4. What spectrum will you use for the 4G network and why? When is it available? Have you done an analysis of the opportunity cost of using this spectrum for other purposes?

5. How did you come to the 98 per cent figure for the 4G network? Have you worked out how many towers will be needed and whether you will connect them by fibre or microwave?

6. Please explain how you came to the $3 billion figure. Is this the total cost of your plan or just the 4G wireless portion?

7. Can you really guarantee a “ubiquitous” service with this plan when it is next to impossible to provide a committed level of service (both in terms of bandwidth and geographic coverage) with existing broadband infrastructure and the wireless technologies you suggest? You mention “up to 100Mbps” but what is the minimum download speed all Australian organisations and individuals should receive? Shouldn’t we all get at least the same level if any tax payer money is going to be spent?

8. The Coalition's alternative broadband plan sees the majority of action enacted after the first term of government, yet you mention that the solution could provide deliverables within one term. What exact deliverables would this be?

9. How long do you expect the “serious investigation and independent cost estimations, cost-benefit analysis, genuine industry and public consultation as well as a review of its impact on the Australian competitive telecommunications landscape” to take to complete? What assumptions will you use in this?

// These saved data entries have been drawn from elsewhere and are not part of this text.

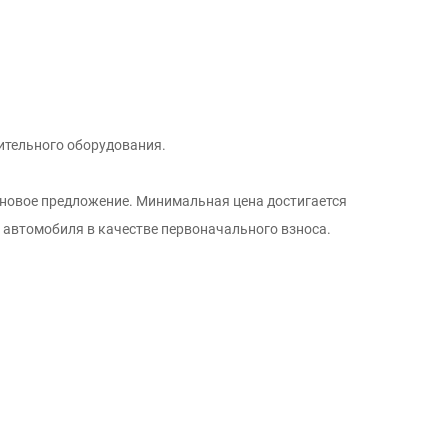
ительного оборудования.
еновое предложение. Минимальная цена достигается
о автомобиля в качестве первоначального взноса.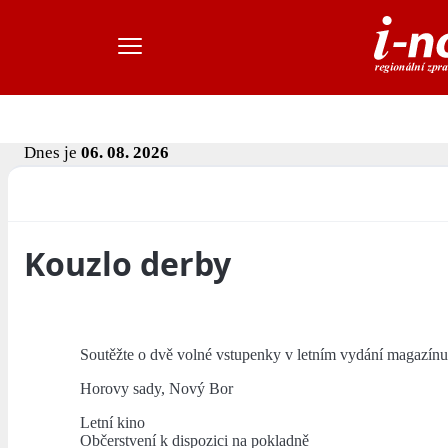
Dnes je
06. 08. 2026
Kouzlo derby
Soutěžte o dvě volné vstupenky v letním vydání magazínu
Horovy sady, Nový Bor
Letní kino
Občerstvení k dispozici na pokladně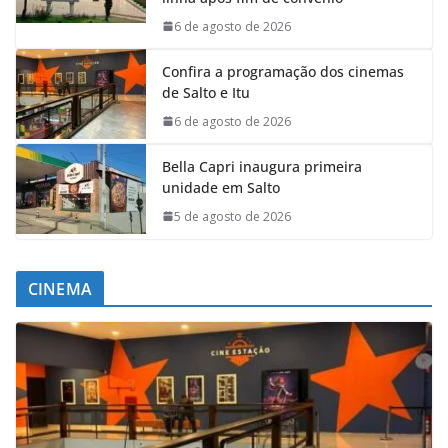
6 de agosto de 2026
Confira a programação dos cinemas
de Salto e Itu
6 de agosto de 2026
Bella Capri inaugura primeira
unidade em Salto
5 de agosto de 2026
CINEMA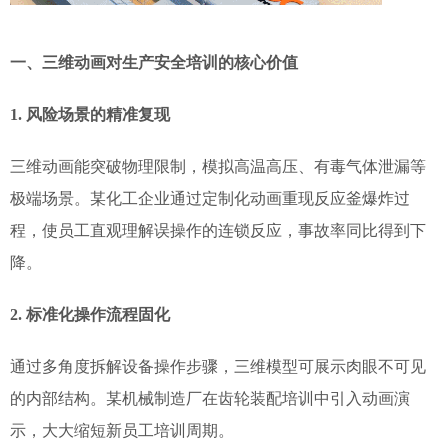
一、三维动画对生产安全培训的核心价值
1. 风险场景的精准复现
三维动画能突破物理限制，模拟高温高压、有毒气体泄漏等
极端场景。某化工企业通过定制化动画重现反应釜爆炸过
程，使员工直观理解误操作的连锁反应，事故率同比得到下
降。
2. 标准化操作流程固化
通过多角度拆解设备操作步骤，三维模型可展示肉眼不可见
的内部结构。某机械制造厂在齿轮装配培训中引入动画演
示，大大缩短新员工培训周期。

10. You say in the short- to medium-term there is no demand for up to 1Gbps - and that is entirely accurate with qualifications – but how do you define these time frames? And in the long term? If you do forecast more than the 4G networks can provide, why not aim higher then your plan and get the competitive advantage by investing early in a technology we know will support that, thereby encouraging participation in the digital economy and leap-frogging competitor nations?

11. If schools, hospitals and “most” businesses need the better speeds, why wouldn’t others, including SOHO and consumers? Doesn’t suggesting they won’t go against the history of technology adoption and internet usage?

12. What kind of plans and data caps would be reasonably expected for both businesses/organisations and consumers as part of your plan?

13. What about Defence and government agencies? Will they continue to pay more to private companies for connectivity as a result of this plan?

14. What upstream speeds will you guarantee to incentivise businesses and individuals to become participants in the digital economy?

15. How does your plan support other areas of economic activity and how exactly will it be integrated? What impact would it have on our competitive edge in the global economy as opposed to alternatives?

16. Why settle for 12Mbps for the satellite portion of your plan?

17. What about Greenfield estates? Do you suggest continuing with mandating they roll out fibre?

18. On R&D – do you recommend rolling out existing technologies or investing in the development of new varieties as is being pursued by the CSIRO?

19. Have you considered that some people may not want to have a 4G wireless network in their area, but would prefer fibre services? Is there scope to let communities or councils choose on a case by case basis what they want?

20. What provisions would you recommend for improving our international links and the price paid by ISPs for IP transit?

These are just some of the questions we seek answers and clarification on. We have plenty more (including your motivations as individuals for putting this letter out now) but figure it is best to stop here as this might take a bit of time to respond to.

In your letter you mentioned that the Labor NBN plan has "failed to convince". That may be the case for some who hold similar views as yourselves, but until you are able to answer the above questions (and those we haven't included) the same accusation can and should be levelled against your suggested plan. Your plan may simply be a proof of concept to show that an alternative to the NBN is possible, but we look forward to seeing mature, formulated business plan that can replace Labor's current rollout as it stands from day one.

Thank you in advance AAB and we look forward to your detailed response.